Zoo moves forward without foundation

Even though the Toronto Zoo has dissolved its long-standing charitable organization they aren’t worried about finding new funds for their $250 million green initiative, officials say.

They’re actually excited about the future.

“I’m so happy we have ended this relationship [with the foundation],” says Councillor Glenn De Baeremaeker, of Ward 38. He has been on the Zoo Board of Management for five years.

Councillor Glenn De Baeremaeker says at the pace the Zoo Foundation was raising funds for new initiatives, the polar bears would be all dead.“It was just a stalemate, they just weren’t doing anything . . . the people on the foundation were nice people, they just couldn’t do their job.”

Calvin White, CEO of the Toronto Zoo since 1986, says when the Zoological Society couldn’t handle its funding in the early days, the city took over. After some time, the zoo took more control over its functions and eventually, The Zoo Foundation was born.

But now, the board says it can take care of its funding needs without the help of foundation.

“I think it’s evolution, organizations change, there’s no fixed model. Some have foundations that work well together and others don’t,” White says.

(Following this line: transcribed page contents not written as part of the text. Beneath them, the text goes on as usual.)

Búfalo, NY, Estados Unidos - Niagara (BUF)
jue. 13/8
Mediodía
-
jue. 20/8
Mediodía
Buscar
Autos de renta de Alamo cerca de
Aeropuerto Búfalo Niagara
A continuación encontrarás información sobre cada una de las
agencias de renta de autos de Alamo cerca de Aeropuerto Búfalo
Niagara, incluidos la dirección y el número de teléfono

While The Zoo Foundation was making $1- to $2-million per year, the zoo board provided an additional few million dollars, which came from group memberships that frequent zoo visitors bought.

“At the rate the foundation was going, it would take them 100 years to raise that money. We’d all be dead and so would the polar bears,” De Baeremaeker says.

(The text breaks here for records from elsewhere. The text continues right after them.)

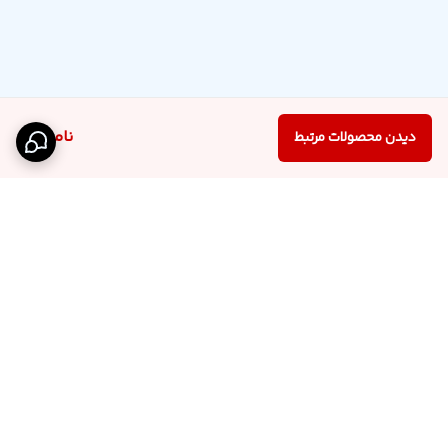
ناموجود
دیدن محصولات مرتبط
برگشت به بالا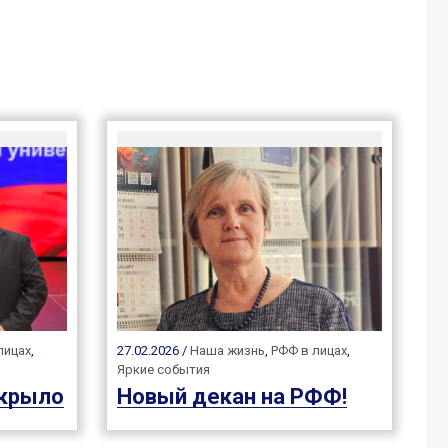
лицах
,
27.02.2026 /
Наша жизнь
,
РФФ в лицах
,
Яркие события
 крыло
Новый декан на РФФ!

He hopes the board will be able to raise $25 million per year.

De Baeremaeker pointed out that the board had organized a blueprint with the foundation and a fundraising firm. This blueprint involves contacting high-profile people who are interested in helping to raise money for the green initiative.

The board will work on this plan at the beginning of next year, and in spring 2009, they will put it into action.

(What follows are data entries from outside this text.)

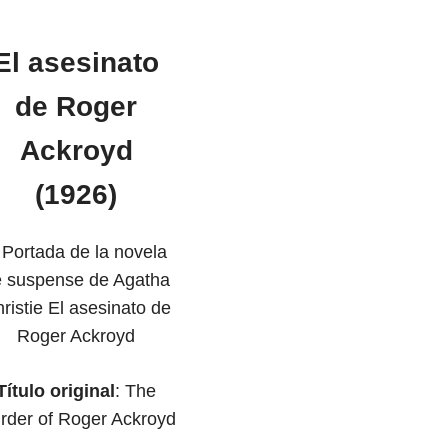
El asesinato
de Roger
Ackroyd
(1926)
Título original
: The
rder of Roger Ackroyd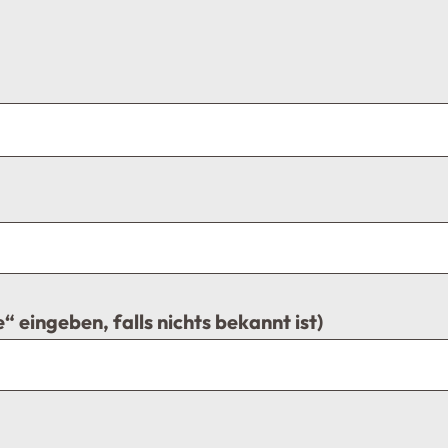
“ eingeben, falls nichts bekannt ist)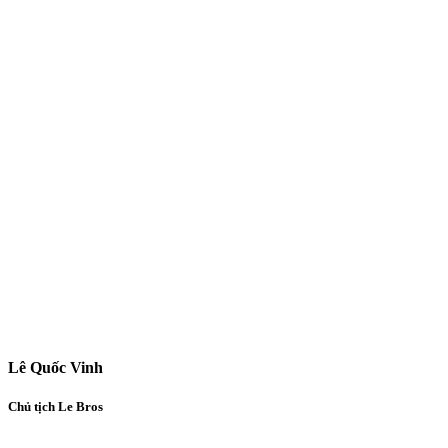
Lê Quốc Vinh
Chủ tịch Le Bros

The foundation, which consisted of 6 to 12 members, was only in charge of raising money for projects, including this month’s ZooRun.

Calvin White, CEO of the Toronto Zoo, says the dissolution of the Zoo Foundation will not negatively affect the future of Scarborough attraction.“The programs are actually run and operated by zoo staff and only the fundraising flowed through the foundation so the programs will be unaffected,” White said.

De Baeremaeker adds that discussions about in-house funding have been going on for at least half a decade.

“We should all be out there raising a huge volume of money to make the zoo a better place and to do some conservation advocacy work,” says De Baeremaeker. “But we haven’t done that for five years and neither has the foundation.”

The green initiative, which is supposed to take ten years, includes a $21.5 million environmental learning centre and $107.8 million dedicated to research and animal care projects as well as a collaborative breeding project with China for pandas.

“Initially, going green actually costs more,” White says, “but I think over time you’re going to find out that’s going to come down. It’s going to be the way to go and we certainly want to be right up there and lead organizations.”

Following the termination of the Zoo Foundation, Coun. Mike Del Grande stepped down as a board member.

“In any board where you have a number of people, things get discussed and you move ahead based on what the majority thinks,” says White.

White says by the end of this year, the council will have to decide which councillors should be on the zoo board. At this time, a new councillor will be appointed to fill Del Grande’s place.

Phone calls and emails to the former Zoo Foundation and Coun. Raymond Cho, the head of the Zoo Board, were not returned.